Page excerpt>
I Hope This Helps, by Tommy Siegel (Review)

5/10

Comics and Cures for 21st Century Panic

Aaaagh! Social media, climate change, politics, corona. In the 1990s we only had a morning newspaper and the news on tv in the evening. Even that sounds so much simpler, so much calmer, than today. It’s not just that the world is so difficult, it is that we have made the world so difficult as well. After reading this comic book, I’m more than ever convinced that we need to take a step back from our phones and remember how to live.

Tommy Siegel is a touring rock musician, and during the course of trying to promote his work on social media, two things happened. First, social media frustrated him so much that he grew a deeper interest in how media impacts our stressed-out lives and in line with that, our 21st century coping mechanisms. Secondly, he had a long-running hobby of doodling while touring, and became inspired to draw a cartoon every day for a year, turning into 500 cartoons in 500 days.

Raw data>
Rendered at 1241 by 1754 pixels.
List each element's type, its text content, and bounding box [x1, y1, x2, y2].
* * *
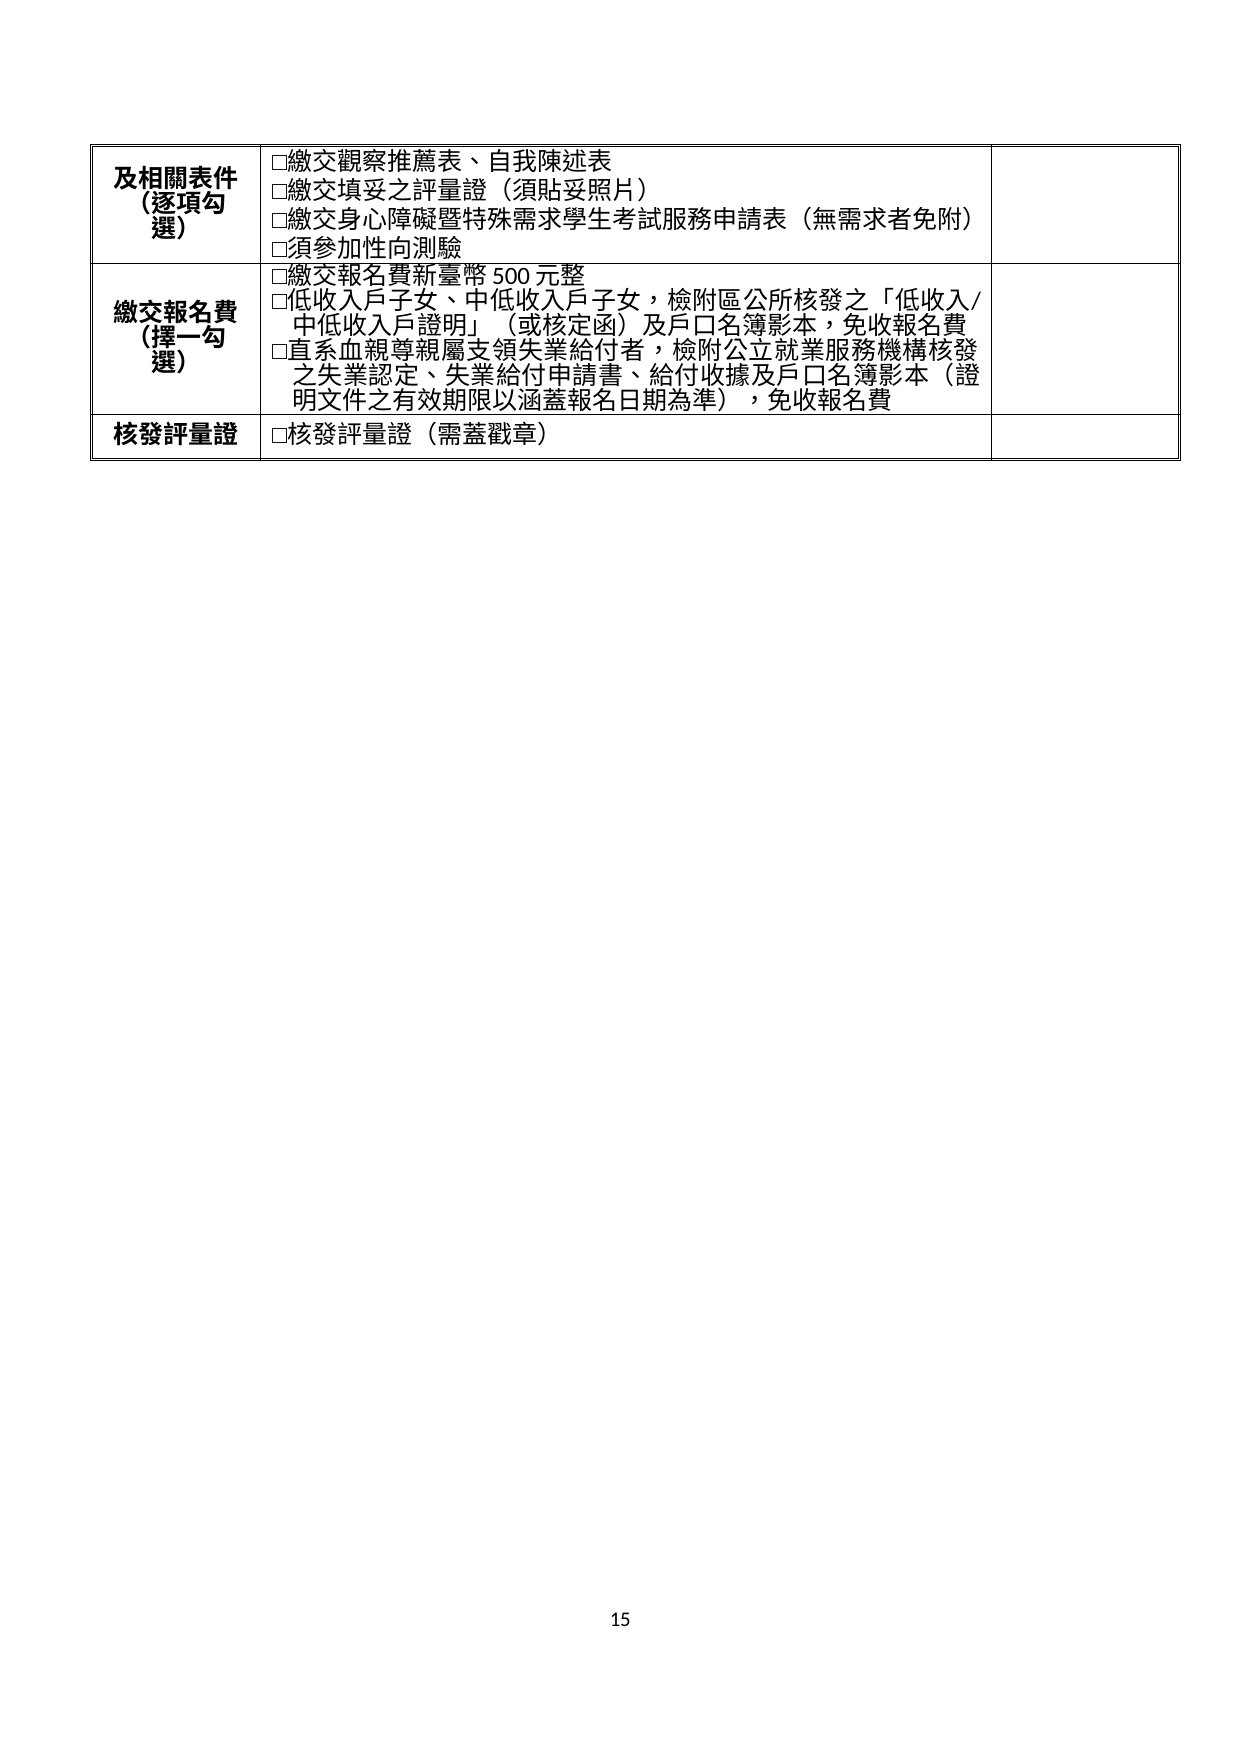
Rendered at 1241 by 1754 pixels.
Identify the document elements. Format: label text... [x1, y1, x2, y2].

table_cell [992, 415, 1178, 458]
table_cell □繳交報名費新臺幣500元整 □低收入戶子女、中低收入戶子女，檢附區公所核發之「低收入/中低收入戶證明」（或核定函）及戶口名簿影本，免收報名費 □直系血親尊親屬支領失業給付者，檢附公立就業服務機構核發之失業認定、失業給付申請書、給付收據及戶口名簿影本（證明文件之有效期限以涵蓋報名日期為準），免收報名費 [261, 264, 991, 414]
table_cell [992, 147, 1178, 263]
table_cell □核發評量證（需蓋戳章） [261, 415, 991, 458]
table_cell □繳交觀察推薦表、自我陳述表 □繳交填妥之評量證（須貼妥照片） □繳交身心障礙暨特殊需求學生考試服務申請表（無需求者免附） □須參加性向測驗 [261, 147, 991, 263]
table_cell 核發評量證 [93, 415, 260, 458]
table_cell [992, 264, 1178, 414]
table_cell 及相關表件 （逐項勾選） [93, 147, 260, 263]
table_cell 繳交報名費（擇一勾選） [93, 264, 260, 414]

Challenges>
**a)** According to the book review, what does Tommy Siegel do for a living?
**b)** Echo the book review word for word from "Comics and Cures" to "how to live.".
The lines above come from a different source than the book review.

Exercise results>
**a)** He is a touring rock musician.

**b)**
Comics and Cures for 21st Century Panic

Aaaagh! Social media, climate change, politics, corona. In the 1990s we only had a morning newspaper and the news on tv in the evening. Even that sounds so much simpler, so much calmer, than today. It’s not just that the world is so difficult, it is that we have made the world so difficult as well. After reading this comic book, I’m more than ever convinced that we need to take a step back from our phones and remember how to live.